Why is AI replacing these? Why are we us?

Among the various jobs that are replaced by AI, why are they the ones mentioned above?

The first possibility is that those occupations that can accumulate more experience and improve productivity faster after learning and working, have higher labor costs themselves, so people are more motivated to find AI that can replace this kind of labor, and give more investment to such AI products, so these occupations become the first batch of sacrifices.

This makes some sense, but we can also find many counterexamples, such as autonomous driving. Driving this skill, people can master it in a few hours or at most a dozen hours; on the other hand, investment in autonomous driving is one of the top in the field, but the current effect is still a long way from full-condition autonomous driving.

On the contrary, some biological and chemical skills, compound finding, protein folding, or full automation in experimental procedures, these knowledge that people need years of professional training to master, although the capital intervention can only be a drop in the bucket compared to autonomous driving, but there are already very good replacement AI.

From this point of view, the logic of higher labor prices - attracting more investment - more likely to appear replacement AI seems not entirely correct.

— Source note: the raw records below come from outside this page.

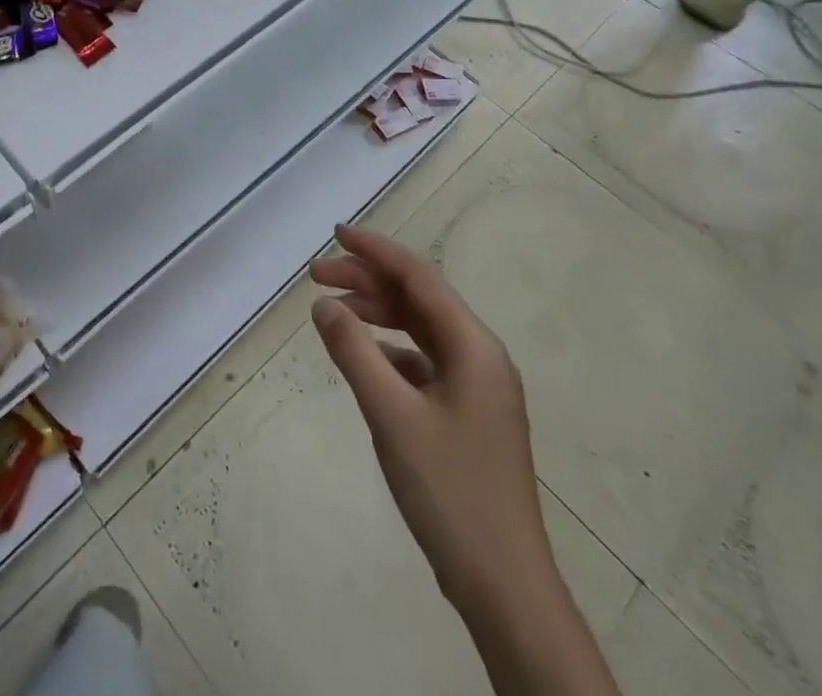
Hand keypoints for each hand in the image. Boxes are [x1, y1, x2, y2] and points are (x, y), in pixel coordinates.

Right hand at [309, 224, 552, 617]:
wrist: (505, 588)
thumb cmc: (450, 491)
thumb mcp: (391, 415)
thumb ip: (354, 352)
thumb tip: (324, 304)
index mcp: (473, 347)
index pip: (418, 277)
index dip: (375, 250)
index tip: (334, 234)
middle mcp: (481, 357)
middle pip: (418, 299)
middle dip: (368, 281)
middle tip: (316, 275)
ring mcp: (477, 388)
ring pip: (421, 330)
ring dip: (377, 314)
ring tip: (332, 311)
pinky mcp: (469, 415)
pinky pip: (424, 362)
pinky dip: (390, 350)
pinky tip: (363, 360)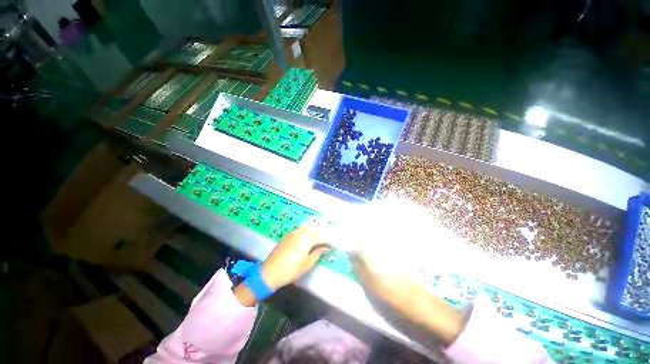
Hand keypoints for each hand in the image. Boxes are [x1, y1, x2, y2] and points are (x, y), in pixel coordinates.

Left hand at [261, 227, 330, 289]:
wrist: (270, 271)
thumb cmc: (292, 269)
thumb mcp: (308, 263)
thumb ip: (318, 253)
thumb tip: (326, 248)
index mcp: (307, 238)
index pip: (322, 236)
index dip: (329, 241)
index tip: (333, 246)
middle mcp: (301, 232)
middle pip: (315, 230)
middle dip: (322, 235)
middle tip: (327, 243)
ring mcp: (293, 233)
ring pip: (308, 229)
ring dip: (314, 233)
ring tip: (319, 241)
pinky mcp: (288, 236)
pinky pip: (301, 231)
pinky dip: (307, 234)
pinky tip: (307, 240)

So, we have to consider the second possibility - the skills that humans learn knowledge, accumulate experience and tips through practice, AI has indeed achieved or even surpassed.

Yes, it’s not a single skill, nor a group of skills, but those skills that are acquired through hard learning and practice, humans are already behind AI. Those high-growth occupations, whether they are in the safe zone now or not, the appearance of replacement AI may be a matter of these few years, or even a few months.

In the end, those skills that human children have mastered even at birth, those exquisite biological instincts of humans, seem to be the hardest part for AI to imitate and replace.

And those acquired knowledge, it takes a long time to learn arithmetic, learn to write, learn to draw, learn to program, learn to make good-looking ppt, learn to read X-ray films, learn to write legal documents, learn many languages and communicate freely… Humans have learned all kinds of things to be proud of, and feel that these characteristics seem to make humans philosophically different from other creatures.

But in the eyes of AI, these things are worthless.